• **TEXTAUSZUG**
***

Tod durch Männlichkeit

LONDON – In den Nachrichten hören wir immer wieder von Gefahren für unsere Gesundheit durch Alltagshandlungen. Aber das vielleicht größte und bis jetzt am meisten vernachlässigte Gesundheitsrisiko geht von Geschlechternormen aus.

Trotz überwältigender Beweise dafür, dass geschlechtliche Stereotypen und Erwartungen die Gesundheit negativ beeinflussen können, werden geschlechtsspezifische Gesundheitsprobleme weitgehend ignoriert oder missverstanden. Internationale Gesundheitsorganisationen beschränken ihre Bemühungen oft auf Frauen oder gar lediglich auf Mütter. Frauen aber können damit rechnen, in allen außer drei Ländern weltweit länger als Männer zu leben, bis zu sieben Jahre in Japan oder nur ein Jahr in den ärmeren Ländern südlich der Sahara.

***

• **ZIEL DER ÜBUNG**
Gib den Textauszug über Männlichkeit und Gesundheit wieder, beginnend mit "Tod durch Männlichkeit" und weiter bis "südlich der Sahara.", und tausche dabei "Frauen" gegen "Mädchen" aus. Die Einträge haben keinen Bezug zum Textauszug.

***

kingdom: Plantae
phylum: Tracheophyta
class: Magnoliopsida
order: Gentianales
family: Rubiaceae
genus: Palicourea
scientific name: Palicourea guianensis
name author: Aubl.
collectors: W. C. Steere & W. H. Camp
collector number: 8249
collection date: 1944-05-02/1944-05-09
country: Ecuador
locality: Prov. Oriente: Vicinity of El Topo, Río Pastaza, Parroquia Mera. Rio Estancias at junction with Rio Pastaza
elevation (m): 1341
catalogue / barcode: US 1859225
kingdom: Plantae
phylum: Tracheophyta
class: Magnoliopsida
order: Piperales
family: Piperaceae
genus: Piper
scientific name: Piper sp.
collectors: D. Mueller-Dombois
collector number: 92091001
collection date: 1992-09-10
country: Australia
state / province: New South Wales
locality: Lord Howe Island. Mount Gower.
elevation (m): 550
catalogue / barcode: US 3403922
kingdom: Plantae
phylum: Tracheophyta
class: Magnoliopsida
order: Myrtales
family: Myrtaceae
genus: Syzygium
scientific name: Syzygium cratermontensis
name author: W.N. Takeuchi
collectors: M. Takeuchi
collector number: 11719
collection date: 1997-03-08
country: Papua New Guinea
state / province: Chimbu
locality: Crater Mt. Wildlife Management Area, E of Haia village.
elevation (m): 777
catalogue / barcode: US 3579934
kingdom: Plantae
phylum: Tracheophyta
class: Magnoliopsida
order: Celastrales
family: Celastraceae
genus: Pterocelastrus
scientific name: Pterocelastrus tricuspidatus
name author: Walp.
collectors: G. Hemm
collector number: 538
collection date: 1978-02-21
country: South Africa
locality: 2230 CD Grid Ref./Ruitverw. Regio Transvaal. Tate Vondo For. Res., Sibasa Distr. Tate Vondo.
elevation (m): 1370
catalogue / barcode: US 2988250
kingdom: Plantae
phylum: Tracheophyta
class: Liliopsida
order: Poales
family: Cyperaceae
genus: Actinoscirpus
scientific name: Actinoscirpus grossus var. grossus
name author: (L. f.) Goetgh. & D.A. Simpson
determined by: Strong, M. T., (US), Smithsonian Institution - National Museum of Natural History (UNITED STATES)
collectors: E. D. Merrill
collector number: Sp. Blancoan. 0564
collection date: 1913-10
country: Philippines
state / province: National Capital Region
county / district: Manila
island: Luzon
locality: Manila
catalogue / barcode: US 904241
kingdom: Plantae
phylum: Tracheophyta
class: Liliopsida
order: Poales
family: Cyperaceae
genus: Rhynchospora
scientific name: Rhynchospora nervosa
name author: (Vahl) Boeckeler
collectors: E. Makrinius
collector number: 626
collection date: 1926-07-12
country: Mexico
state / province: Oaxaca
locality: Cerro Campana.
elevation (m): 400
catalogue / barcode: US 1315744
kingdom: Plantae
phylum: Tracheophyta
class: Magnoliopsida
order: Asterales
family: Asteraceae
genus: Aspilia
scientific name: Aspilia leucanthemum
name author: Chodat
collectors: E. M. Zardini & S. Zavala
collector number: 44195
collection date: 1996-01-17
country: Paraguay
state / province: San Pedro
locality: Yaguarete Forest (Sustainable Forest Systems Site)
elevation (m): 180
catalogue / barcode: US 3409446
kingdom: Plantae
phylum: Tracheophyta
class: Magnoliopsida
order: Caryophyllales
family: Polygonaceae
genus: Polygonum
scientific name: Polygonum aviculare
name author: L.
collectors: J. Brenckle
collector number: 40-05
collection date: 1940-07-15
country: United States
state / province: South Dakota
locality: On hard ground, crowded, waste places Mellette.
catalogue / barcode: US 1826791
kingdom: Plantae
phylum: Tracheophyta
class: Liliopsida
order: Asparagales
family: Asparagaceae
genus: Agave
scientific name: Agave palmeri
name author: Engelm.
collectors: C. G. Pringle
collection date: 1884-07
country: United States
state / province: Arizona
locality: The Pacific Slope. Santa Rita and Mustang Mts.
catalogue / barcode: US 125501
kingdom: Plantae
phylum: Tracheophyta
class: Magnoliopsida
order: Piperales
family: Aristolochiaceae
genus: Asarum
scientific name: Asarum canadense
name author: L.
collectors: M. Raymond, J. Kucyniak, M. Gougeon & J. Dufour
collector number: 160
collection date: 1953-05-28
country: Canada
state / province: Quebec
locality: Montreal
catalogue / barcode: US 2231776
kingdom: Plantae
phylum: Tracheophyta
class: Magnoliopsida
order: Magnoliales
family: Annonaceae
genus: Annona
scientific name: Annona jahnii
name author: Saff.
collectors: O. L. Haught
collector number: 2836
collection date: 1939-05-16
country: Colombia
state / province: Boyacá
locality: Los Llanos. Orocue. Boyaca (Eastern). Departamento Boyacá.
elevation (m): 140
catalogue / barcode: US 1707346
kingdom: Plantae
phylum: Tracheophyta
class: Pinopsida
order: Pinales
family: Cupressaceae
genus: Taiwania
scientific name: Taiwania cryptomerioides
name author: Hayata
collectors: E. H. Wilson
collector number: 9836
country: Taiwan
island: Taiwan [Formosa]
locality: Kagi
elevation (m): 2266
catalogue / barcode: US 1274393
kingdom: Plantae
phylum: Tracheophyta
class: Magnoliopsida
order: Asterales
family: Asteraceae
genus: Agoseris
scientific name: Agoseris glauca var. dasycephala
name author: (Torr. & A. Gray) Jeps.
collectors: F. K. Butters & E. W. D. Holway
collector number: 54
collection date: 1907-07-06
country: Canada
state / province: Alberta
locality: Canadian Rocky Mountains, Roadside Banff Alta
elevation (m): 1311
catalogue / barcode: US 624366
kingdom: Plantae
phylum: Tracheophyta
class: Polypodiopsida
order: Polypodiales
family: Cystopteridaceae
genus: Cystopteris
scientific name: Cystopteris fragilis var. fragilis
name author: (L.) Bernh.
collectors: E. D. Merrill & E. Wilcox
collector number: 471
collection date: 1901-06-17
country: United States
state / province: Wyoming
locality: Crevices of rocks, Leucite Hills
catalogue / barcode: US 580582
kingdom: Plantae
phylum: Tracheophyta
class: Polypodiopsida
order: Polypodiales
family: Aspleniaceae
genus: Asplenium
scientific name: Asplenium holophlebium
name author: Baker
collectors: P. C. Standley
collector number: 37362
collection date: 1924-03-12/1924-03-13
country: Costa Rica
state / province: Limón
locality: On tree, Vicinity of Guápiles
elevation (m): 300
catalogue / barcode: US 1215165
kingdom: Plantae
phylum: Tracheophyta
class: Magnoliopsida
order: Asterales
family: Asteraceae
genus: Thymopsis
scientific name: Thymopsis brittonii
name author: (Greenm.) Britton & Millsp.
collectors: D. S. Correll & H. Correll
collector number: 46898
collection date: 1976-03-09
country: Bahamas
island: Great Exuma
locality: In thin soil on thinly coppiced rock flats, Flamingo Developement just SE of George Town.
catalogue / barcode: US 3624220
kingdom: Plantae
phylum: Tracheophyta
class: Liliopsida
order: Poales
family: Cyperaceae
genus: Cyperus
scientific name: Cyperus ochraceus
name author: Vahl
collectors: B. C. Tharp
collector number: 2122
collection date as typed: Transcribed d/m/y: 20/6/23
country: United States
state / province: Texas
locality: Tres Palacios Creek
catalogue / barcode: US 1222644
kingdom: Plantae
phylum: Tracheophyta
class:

***

• **ERGEBNIS DER ÜBUNG**
Tod durch Männlichkeit

LONDON – In den Nachrichten hören wir immer wieder von Gefahren für unsere Gesundheit durch Alltagshandlungen. Aber das vielleicht größte und bis jetzt am meisten vernachlässigte Gesundheitsrisiko geht von Geschlechternormen aus.

Trotz überwältigender Beweise dafür, dass geschlechtliche Stereotypen und Erwartungen die Gesundheit negativ beeinflussen können, werden geschlechtsspezifische Gesundheitsprobleme weitgehend ignoriert oder missverstanden. Internationale Gesundheitsorganisationen beschränken ihre Bemühungen oft auf Mädchen oder gar lediglich auf Mütter. Mädchen aber können damit rechnen, in allen außer drei Ländern weltweit länger als Männer zu leben, bis zu sieben Jahre in Japan oder nur ein Jahr in den ärmeren Ländern südlich der Sahara.